= What you have to do =
Repeat the records in full and exactly, omitting pictures.
- - -
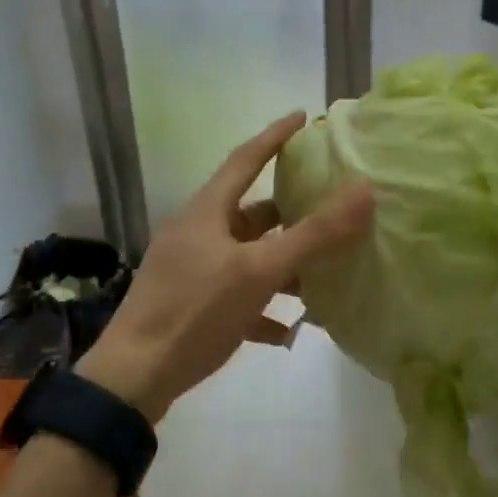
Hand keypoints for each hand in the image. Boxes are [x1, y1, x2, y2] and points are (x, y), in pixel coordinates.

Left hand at [77, 112, 373, 422]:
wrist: (133, 379)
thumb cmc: (195, 311)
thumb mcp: (259, 271)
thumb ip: (314, 234)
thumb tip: (364, 191)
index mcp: (207, 211)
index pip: (245, 159)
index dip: (275, 136)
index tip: (303, 117)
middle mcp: (197, 233)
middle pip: (251, 212)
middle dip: (290, 211)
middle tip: (329, 206)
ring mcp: (191, 270)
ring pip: (247, 256)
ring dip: (282, 265)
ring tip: (322, 274)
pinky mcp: (189, 306)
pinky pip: (236, 296)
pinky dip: (263, 306)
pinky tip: (287, 330)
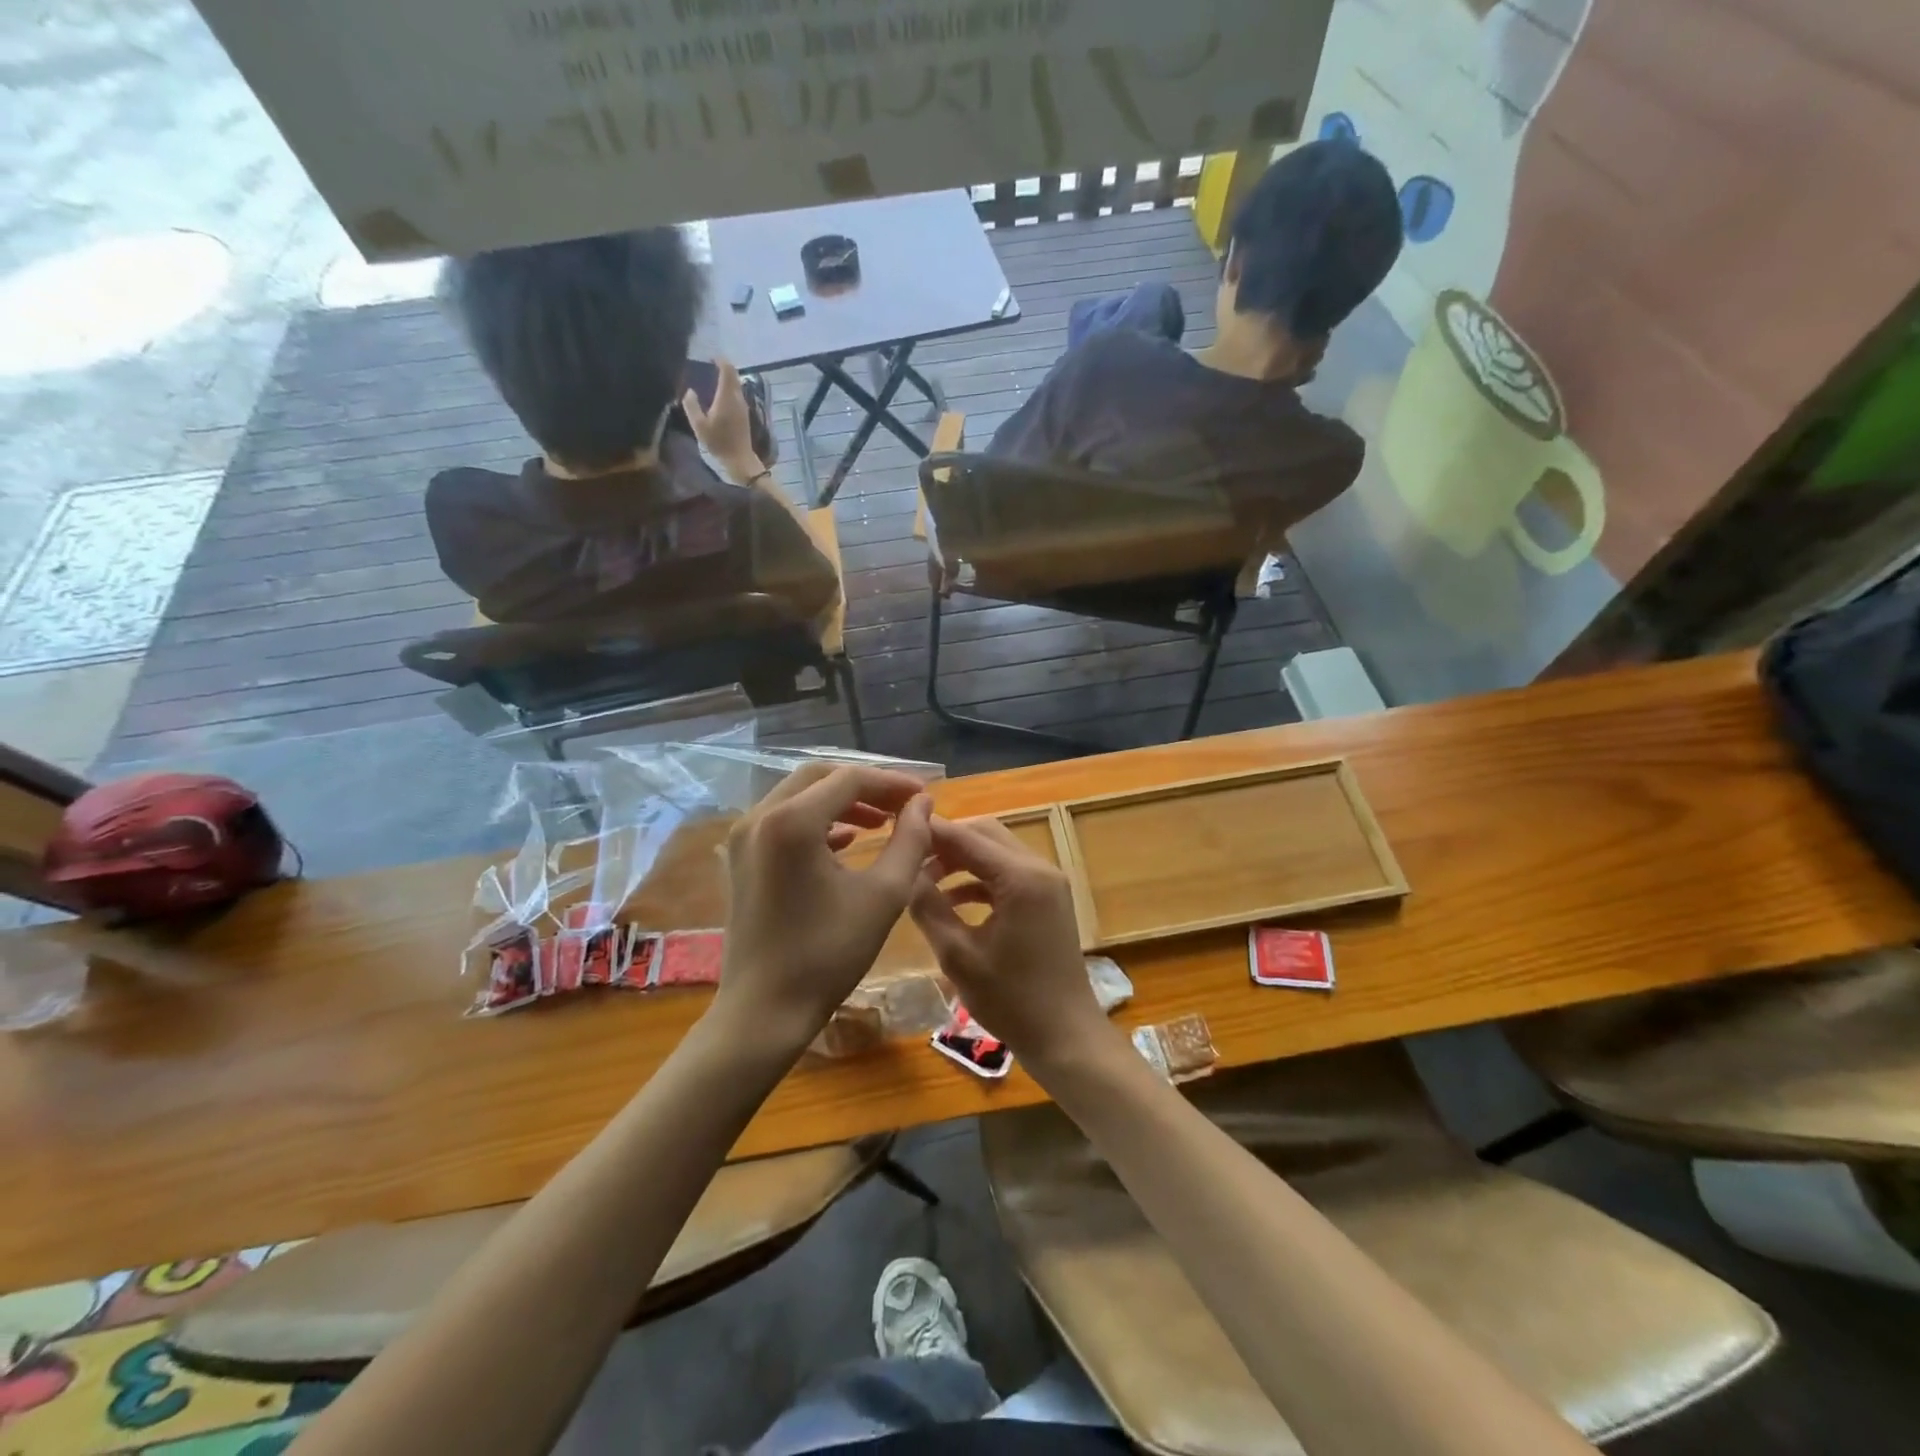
- - -
= Answer section =
Hand keypoints for each hand in the image. Boxes are [x1, y1, x2, y2] and points are (x, y), in pixel coordinates.

Left hand at [77, 112, 373, 422]:
wrist: (133, 379)
thumb cmc: (195, 311)
thumb mcp: (259, 271)
thumb ip: (314, 234)
thumb tip: (364, 191)
index mcp: (207, 211)
index pip: (245, 159)
index dip: (275, 136)
index tip: (303, 117)
middle mcp: (197, 233)
middle pip: (251, 212)
middle dip: (290, 211)
middle tip: (329, 206)
ring mcp: (191, 270)
ring pip: (247, 256)
ring dip: (282, 265)
ring tip: (322, 274)
pinky mcp: (189, 306)
pinky pip: (236, 296)
pinky dip: (263, 306)
pinky tip: (287, 330)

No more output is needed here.